_WHAT THE EXERCISE ASKS_
Given the material below, repeat exactly the lines from the one containing "G04 APERTURE END LIST*" through the final line, and nothing else.

_ENTRIES PROVIDED_
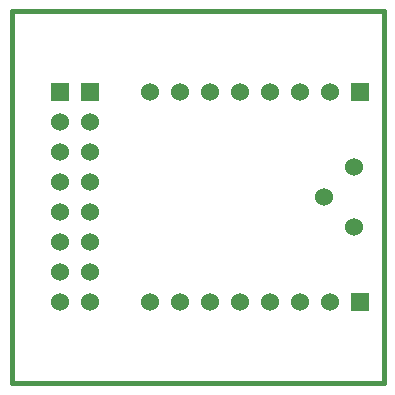
<source format=gbs>
G04 (created by PCBNEW (2013-01-23 BZR 3920)-testing) date Thu 24 Jan 2013 02:36:52 AM CET*
%MOIN*%
G04 Gerber Fmt 3.4, Leading zero omitted, Abs format*
%FSLAX34Y34*%
G01*
G70*
G90*
G04 APERTURE LIST*
%ADD10C,2.3622e-06*%
%ADD11C,0.015*%
%ADD12C,0.06*%
%ADD13R,0.06X0.06*%
G04 APERTURE END LIST*
G54D10*
G54D11*
X54100Y-17400D02*
X41700Y-17400D01*
X54100Y-29800D02*
X54100Y-17400D01*
X41700Y-29800D02*
X54100Y-29800D01*
X41700Y-17400D02*
X41700Y-29800D01*
G54D12*
X53100Y-24600D03*
X52100Y-23600D03*
X53100Y-22600D03*
G54D13*
X53300Y-20100D03*
G54D12*
X52300Y-20100D03*
X51300Y-20100D03*
X50300Y-20100D03*
X49300Y-20100D03*
X48300Y-20100D03*
X47300Y-20100D03*
X46300Y-20100D03*
G54D13*
X53300Y-27100D03*
G54D12*
X52300Y-27100D03*
X51300Y-27100D03*
X50300Y-27100D03*
X49300Y-27100D03*
X48300Y-27100D03*
X47300Y-27100D03*
X46300Y-27100D03*
G54D13*
X43300Y-20100D03*
G54D12*
X43300Y-21100D03*
X43300Y-22100D03*
X43300Y-23100D03*
X43300Y-24100D03*
X43300Y-25100D03*
X43300Y-26100D03*
X43300Y-27100D03*
G54D13*
X44300Y-20100D03*
G54D12*
X44300Y-21100D03*
X44300Y-22100D03*
X44300Y-23100D03*
X44300Y-24100D03*
X44300Y-25100D03*
X44300Y-26100D03*
X44300Y-27100D03*
M02*

</source>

_OUTPUT OF THE TASK_
G04 APERTURE END LIST*
G54D10*
G54D11*
X54100Y-17400D02*
X41700Y-17400D01*
X54100Y-29800D02*
X54100Y-17400D01*
X41700Y-29800D02*
X54100Y-29800D01*
X41700Y-17400D02*
X41700Y-29800D01*
G54D12*
X53100Y-24600D03*
X52100Y-23600D03*
X53100Y-22600D03*
G54D13*
X53300Y-20100D03*
G54D12*
X52300Y-20100D03*
X51300Y-20100D03*
X50300Y-20100D03*
X49300Y-20100D03*
X48300Y-20100D03*
X47300Y-20100D03*
X46300Y-20100D03*
G54D13*
X53300Y-27100D03*
G54D12*
X52300Y-27100D03*
X51300Y-27100D03*
X50300Y-27100D03*
X49300Y-27100D03*
X48300Y-27100D03*
X47300Y-27100D03*
X46300Y-27100D03*
G54D13*
X43300Y-20100D03*
G54D12*
X43300Y-21100D03*
X43300Y-22100D03*
X43300Y-23100D03*
X43300Y-24100D03*
X43300Y-25100D03*
X43300Y-26100D03*
X43300Y-27100D03*
G54D13*
X44300Y-20100D03*
G54D12*
X44300Y-21100D03*
X44300Y-22100D03*
X44300Y-23100D03*
X44300Y-24100D03*
X44300Y-25100D03*
X44300Y-26100D03*
X44300Y-27100D03*
M02*

</source>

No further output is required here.